UK Uncut Legal Action is seeking a ruling that the deal reached between Goldman Sachs and HMRC was unlawful because it was in direct contradiction of HMRC's own statutory duty to collect tax properly, and its own guidance.
Simler said HMRC reached a settlement in a dispute over national insurance due on bonuses with Goldman Sachs in 2010 without requiring the payment of interest. The potential cost to the taxpayer is officially put at £8m but a whistleblower, Osita Mba, said the sum could be as high as £20m.

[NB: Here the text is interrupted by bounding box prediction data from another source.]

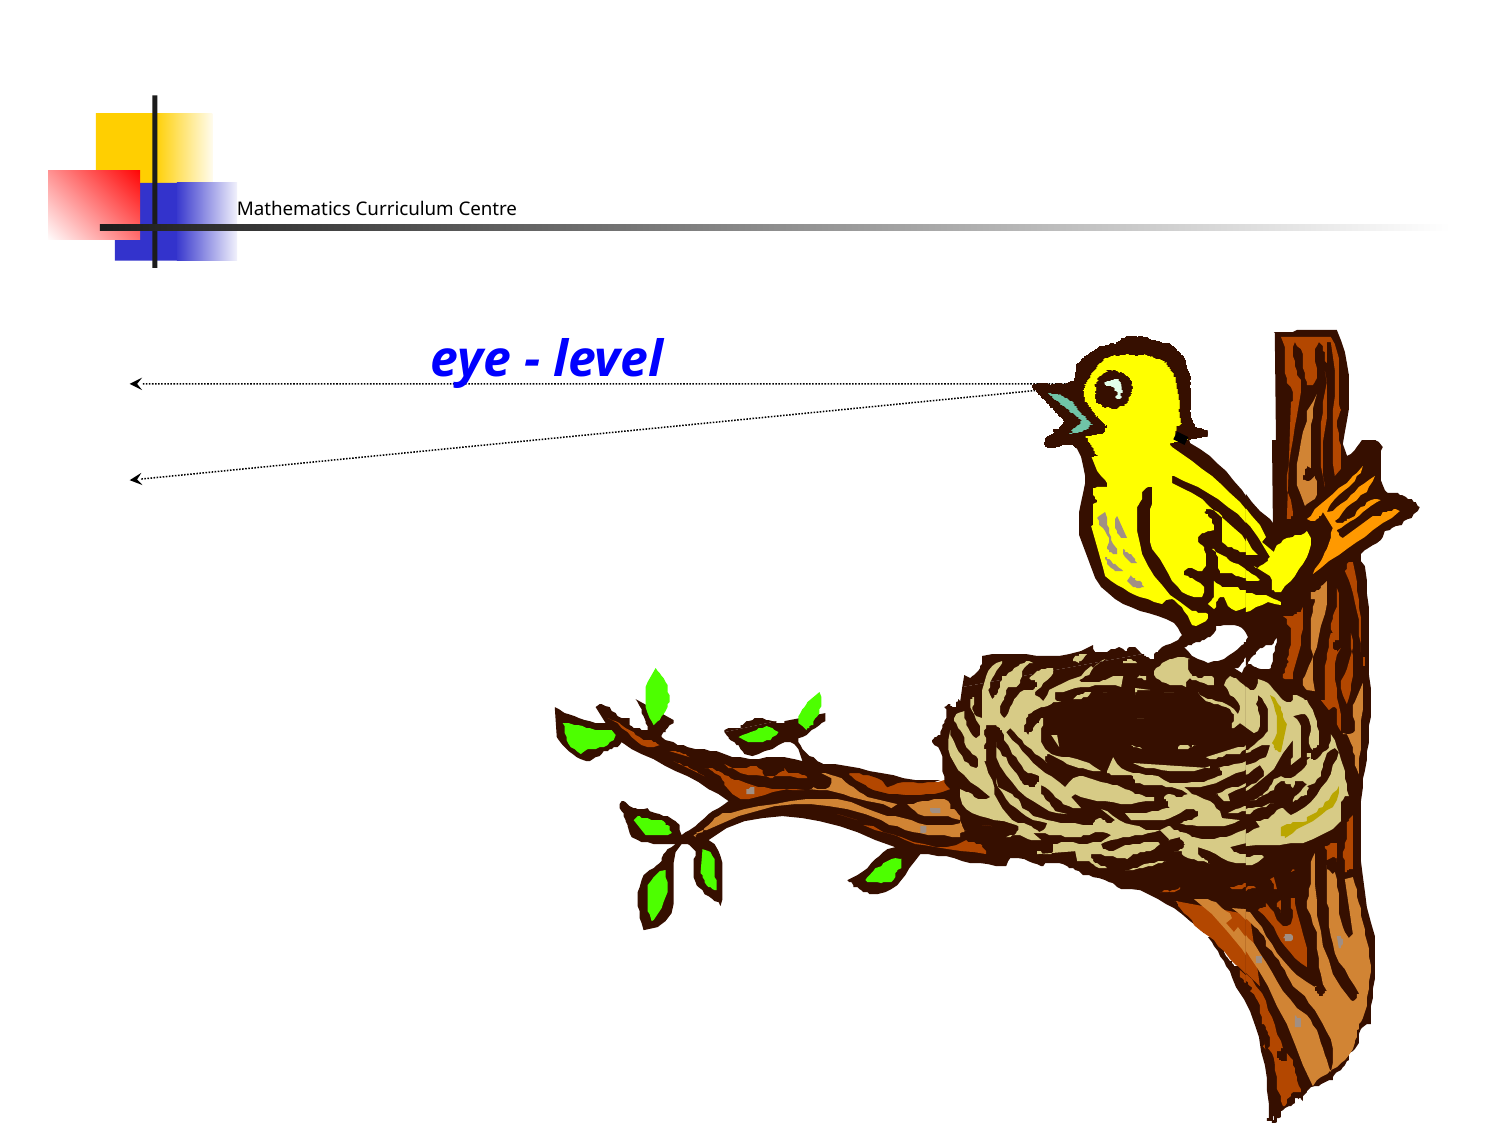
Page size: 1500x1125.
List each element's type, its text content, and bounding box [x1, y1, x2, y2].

text_box [129, 472, 143, 486]
picture [524, 256, 1500, 1125]
text_box eye - level [416, 319, 519, 394]
text_box [129, 377, 143, 391]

The bank was allowed to skip the interest bill after Hartnett was wrongly advised there was a "legal impediment" to collecting it, said Simler. The error was quickly noticed, but, despite legal advice that the agreement with the bank was not binding, HMRC unlawfully withdrew a county court claim for what was owed without seeking to renegotiate, she said.
This went against HMRC guidelines stating that taxpayers should be treated equally and no discounts or deals should be done. Simler said: "The issues in this case are of great importance both to taxpayers and HMRC as well."
The case continues.The case continues.